What is being asked>
For the data below, the lines that hold "Ceiling" should be counted; only the resulting number is expected.

Recorded information>

════════════════

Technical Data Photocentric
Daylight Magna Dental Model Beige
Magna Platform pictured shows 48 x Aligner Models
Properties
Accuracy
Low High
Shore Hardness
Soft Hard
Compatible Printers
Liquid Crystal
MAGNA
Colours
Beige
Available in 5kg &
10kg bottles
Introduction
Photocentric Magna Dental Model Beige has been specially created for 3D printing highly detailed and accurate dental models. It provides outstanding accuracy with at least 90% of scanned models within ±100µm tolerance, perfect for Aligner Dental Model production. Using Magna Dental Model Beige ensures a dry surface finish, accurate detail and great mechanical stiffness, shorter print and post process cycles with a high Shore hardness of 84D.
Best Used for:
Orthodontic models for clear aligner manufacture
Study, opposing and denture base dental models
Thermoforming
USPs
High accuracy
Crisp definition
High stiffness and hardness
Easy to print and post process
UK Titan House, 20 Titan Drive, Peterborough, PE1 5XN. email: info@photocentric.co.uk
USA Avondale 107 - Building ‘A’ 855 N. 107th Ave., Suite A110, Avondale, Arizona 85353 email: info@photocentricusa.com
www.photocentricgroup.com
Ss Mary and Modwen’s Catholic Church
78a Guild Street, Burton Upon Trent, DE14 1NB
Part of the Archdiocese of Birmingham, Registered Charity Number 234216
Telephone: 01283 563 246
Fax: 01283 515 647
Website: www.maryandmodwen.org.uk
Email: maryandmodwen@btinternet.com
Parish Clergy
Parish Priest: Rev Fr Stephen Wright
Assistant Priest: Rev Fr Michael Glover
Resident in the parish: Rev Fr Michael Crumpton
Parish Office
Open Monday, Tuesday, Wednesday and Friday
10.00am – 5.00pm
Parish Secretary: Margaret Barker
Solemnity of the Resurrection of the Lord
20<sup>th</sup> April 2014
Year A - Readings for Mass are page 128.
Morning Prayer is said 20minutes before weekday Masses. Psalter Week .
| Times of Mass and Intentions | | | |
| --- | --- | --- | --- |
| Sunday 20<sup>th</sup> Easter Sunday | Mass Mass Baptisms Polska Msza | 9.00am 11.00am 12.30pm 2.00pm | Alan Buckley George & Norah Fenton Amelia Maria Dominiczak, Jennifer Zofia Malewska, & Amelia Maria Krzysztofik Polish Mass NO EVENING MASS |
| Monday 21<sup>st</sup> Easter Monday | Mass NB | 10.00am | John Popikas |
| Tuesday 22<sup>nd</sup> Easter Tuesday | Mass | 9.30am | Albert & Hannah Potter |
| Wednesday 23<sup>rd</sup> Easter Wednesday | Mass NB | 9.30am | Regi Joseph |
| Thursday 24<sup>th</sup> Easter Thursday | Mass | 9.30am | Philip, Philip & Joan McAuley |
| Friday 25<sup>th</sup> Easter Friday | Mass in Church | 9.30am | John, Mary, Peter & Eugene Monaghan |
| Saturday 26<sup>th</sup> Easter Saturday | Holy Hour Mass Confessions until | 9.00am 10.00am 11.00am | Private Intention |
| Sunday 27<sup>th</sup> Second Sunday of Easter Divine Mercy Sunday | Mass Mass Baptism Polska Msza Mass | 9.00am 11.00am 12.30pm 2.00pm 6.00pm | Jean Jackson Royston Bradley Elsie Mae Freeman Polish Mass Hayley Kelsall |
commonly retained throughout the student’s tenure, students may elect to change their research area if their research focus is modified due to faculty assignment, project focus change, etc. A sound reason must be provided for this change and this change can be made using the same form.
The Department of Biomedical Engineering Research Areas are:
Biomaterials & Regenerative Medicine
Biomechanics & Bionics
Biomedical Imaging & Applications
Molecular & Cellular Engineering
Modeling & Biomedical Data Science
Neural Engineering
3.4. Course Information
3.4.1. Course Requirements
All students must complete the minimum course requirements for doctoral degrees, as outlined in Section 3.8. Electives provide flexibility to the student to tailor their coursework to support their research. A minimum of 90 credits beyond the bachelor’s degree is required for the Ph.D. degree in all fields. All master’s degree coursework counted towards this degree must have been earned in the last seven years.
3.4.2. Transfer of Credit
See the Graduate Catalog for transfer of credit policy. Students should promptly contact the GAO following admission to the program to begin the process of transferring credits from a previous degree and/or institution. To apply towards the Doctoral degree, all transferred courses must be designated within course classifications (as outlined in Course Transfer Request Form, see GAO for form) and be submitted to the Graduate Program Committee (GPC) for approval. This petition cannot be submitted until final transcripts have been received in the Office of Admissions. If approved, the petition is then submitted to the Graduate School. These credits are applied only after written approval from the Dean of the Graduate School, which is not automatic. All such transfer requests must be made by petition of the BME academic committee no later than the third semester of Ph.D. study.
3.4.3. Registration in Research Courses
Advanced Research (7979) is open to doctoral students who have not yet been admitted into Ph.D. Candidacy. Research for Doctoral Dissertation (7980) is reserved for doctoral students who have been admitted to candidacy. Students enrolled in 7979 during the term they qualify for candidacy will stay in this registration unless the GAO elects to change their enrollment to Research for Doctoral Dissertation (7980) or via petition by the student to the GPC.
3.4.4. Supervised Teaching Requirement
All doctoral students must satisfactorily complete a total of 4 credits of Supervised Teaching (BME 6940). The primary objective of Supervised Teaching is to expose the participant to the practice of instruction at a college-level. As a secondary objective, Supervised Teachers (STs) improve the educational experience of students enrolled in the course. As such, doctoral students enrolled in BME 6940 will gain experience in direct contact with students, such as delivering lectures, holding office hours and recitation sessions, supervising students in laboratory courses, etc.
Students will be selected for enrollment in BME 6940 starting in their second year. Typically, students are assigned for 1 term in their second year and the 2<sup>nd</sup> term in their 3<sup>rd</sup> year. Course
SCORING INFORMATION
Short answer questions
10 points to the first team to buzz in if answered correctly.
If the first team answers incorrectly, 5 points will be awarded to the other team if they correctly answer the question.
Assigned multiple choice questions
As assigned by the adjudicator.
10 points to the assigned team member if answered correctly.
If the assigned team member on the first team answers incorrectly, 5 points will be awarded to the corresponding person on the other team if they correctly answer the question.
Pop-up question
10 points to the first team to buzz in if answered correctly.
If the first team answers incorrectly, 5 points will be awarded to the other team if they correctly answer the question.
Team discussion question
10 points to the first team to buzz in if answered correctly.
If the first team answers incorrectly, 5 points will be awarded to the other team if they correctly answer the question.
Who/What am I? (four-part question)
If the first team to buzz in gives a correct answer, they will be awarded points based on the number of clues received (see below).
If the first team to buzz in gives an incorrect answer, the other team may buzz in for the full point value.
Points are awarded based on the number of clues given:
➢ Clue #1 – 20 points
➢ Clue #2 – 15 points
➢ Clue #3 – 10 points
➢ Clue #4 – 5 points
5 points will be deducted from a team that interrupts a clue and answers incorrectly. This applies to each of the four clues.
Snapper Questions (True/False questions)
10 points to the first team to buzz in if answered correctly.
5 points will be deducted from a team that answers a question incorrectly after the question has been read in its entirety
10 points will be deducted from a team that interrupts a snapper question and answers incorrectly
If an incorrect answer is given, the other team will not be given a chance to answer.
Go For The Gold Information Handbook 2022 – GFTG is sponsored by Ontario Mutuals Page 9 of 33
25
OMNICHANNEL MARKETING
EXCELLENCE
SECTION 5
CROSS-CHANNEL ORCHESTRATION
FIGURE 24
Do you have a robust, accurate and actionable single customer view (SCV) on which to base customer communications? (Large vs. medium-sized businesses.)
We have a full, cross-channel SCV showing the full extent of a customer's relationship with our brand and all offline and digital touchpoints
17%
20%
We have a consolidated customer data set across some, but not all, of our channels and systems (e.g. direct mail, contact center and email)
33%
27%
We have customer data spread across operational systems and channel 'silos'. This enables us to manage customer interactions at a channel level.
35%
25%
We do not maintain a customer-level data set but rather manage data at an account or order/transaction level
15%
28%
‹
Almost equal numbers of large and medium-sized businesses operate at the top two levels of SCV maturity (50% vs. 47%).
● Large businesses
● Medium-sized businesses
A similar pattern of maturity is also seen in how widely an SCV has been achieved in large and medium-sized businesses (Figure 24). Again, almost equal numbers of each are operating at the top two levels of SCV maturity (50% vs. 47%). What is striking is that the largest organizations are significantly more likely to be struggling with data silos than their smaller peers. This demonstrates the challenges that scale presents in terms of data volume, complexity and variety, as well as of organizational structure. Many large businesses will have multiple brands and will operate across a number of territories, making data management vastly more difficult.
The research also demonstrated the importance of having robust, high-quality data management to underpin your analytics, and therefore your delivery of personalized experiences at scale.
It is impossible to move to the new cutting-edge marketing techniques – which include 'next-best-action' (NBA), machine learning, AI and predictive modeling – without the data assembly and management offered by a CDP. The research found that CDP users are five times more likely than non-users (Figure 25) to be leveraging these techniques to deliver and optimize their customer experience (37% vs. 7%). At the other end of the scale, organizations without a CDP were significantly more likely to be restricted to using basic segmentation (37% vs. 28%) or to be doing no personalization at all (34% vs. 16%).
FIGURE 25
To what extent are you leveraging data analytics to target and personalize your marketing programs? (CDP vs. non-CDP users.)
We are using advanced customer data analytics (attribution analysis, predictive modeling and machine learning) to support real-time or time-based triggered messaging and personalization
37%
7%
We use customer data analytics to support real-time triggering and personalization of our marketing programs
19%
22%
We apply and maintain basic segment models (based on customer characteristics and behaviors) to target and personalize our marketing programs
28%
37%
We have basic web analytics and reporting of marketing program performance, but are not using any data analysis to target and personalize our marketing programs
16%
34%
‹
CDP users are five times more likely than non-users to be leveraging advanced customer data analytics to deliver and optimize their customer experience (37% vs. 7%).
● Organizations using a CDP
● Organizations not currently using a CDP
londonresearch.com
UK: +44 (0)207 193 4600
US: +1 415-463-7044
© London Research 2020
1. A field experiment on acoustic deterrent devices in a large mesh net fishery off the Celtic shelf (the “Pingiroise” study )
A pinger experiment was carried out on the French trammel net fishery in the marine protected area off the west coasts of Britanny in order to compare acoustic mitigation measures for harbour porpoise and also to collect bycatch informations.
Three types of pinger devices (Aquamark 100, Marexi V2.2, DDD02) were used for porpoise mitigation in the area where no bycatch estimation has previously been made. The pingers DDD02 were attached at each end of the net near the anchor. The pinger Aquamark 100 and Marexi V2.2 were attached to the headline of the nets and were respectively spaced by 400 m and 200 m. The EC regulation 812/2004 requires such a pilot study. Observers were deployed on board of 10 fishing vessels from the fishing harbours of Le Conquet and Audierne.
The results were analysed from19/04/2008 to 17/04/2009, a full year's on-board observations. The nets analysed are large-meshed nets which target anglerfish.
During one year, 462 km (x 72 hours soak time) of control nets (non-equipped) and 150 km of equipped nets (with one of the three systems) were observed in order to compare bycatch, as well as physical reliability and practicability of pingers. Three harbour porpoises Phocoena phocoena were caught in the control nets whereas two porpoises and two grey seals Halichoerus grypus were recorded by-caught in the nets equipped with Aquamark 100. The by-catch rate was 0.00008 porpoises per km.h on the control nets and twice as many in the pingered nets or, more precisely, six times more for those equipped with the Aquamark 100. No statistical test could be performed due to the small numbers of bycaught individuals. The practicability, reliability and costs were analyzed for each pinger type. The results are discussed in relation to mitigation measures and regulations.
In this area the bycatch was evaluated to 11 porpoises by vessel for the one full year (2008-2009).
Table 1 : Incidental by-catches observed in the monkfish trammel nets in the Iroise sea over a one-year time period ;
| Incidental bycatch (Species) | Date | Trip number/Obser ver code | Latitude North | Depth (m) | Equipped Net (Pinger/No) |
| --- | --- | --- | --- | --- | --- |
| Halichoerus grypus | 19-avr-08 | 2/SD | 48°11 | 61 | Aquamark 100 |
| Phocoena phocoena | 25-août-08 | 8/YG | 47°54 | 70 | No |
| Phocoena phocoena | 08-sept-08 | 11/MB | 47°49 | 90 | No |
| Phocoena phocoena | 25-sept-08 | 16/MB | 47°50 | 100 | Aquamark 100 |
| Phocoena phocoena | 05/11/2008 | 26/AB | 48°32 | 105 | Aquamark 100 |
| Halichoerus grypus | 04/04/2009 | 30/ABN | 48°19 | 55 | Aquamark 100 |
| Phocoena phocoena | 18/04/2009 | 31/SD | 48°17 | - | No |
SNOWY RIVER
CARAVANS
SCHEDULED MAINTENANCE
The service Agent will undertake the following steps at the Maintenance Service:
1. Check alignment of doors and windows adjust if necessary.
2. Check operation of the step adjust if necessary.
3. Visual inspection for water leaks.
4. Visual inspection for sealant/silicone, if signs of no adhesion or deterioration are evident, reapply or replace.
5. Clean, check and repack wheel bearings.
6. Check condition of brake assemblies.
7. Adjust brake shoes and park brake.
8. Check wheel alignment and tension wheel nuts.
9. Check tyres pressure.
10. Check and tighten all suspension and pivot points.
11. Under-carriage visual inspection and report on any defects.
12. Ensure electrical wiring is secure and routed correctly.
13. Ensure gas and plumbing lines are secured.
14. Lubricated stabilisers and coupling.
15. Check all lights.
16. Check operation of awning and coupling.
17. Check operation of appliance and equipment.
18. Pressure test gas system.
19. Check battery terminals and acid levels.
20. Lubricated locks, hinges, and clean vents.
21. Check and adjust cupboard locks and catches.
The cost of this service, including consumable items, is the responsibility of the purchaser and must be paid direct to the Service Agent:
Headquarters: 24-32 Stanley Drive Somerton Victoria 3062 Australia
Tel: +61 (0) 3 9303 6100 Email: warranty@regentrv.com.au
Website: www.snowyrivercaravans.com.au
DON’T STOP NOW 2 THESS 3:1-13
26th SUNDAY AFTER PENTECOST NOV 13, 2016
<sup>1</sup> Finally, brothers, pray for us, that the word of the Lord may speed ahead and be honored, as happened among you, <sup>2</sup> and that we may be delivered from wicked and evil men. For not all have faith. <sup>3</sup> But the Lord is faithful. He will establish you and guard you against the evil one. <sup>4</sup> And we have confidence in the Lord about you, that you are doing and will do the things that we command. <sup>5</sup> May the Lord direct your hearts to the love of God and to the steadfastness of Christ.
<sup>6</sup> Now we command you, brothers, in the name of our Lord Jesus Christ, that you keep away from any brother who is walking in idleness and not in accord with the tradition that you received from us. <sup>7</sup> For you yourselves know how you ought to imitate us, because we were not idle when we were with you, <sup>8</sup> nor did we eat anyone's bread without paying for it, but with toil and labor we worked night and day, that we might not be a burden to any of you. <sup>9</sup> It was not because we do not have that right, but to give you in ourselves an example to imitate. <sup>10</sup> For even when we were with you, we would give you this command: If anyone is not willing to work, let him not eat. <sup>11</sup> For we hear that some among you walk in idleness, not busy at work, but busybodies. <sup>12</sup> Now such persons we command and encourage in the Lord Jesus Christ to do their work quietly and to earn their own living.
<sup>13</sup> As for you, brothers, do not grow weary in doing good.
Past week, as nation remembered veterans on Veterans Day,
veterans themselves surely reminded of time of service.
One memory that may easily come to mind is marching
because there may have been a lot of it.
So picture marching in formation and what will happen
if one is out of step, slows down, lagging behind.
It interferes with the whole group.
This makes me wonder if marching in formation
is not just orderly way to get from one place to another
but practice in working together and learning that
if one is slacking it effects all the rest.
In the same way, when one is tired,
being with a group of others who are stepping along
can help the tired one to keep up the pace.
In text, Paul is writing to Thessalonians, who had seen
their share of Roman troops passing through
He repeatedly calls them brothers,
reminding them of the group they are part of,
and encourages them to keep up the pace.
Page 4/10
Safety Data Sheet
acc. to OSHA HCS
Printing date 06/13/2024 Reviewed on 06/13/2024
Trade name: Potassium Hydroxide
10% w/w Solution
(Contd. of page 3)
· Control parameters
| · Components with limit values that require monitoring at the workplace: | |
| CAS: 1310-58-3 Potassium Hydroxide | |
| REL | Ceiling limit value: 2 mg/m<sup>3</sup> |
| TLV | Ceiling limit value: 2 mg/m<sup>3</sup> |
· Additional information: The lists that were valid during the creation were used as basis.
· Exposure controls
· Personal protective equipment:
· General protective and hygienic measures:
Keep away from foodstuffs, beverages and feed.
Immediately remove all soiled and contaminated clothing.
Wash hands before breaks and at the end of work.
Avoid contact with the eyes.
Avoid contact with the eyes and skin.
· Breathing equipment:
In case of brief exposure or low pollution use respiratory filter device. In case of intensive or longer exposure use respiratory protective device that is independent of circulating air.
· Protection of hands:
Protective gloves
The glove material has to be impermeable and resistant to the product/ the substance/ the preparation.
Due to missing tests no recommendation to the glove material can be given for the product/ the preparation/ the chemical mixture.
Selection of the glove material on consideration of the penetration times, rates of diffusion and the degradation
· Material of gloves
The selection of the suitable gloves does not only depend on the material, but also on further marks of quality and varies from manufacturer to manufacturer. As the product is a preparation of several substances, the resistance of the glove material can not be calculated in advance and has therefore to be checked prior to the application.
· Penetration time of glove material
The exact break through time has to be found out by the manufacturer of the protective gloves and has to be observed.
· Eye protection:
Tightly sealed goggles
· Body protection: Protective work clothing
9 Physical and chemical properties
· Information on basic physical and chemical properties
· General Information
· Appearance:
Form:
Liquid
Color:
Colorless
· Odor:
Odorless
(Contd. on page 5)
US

════════════════

Solution for this exercise>
2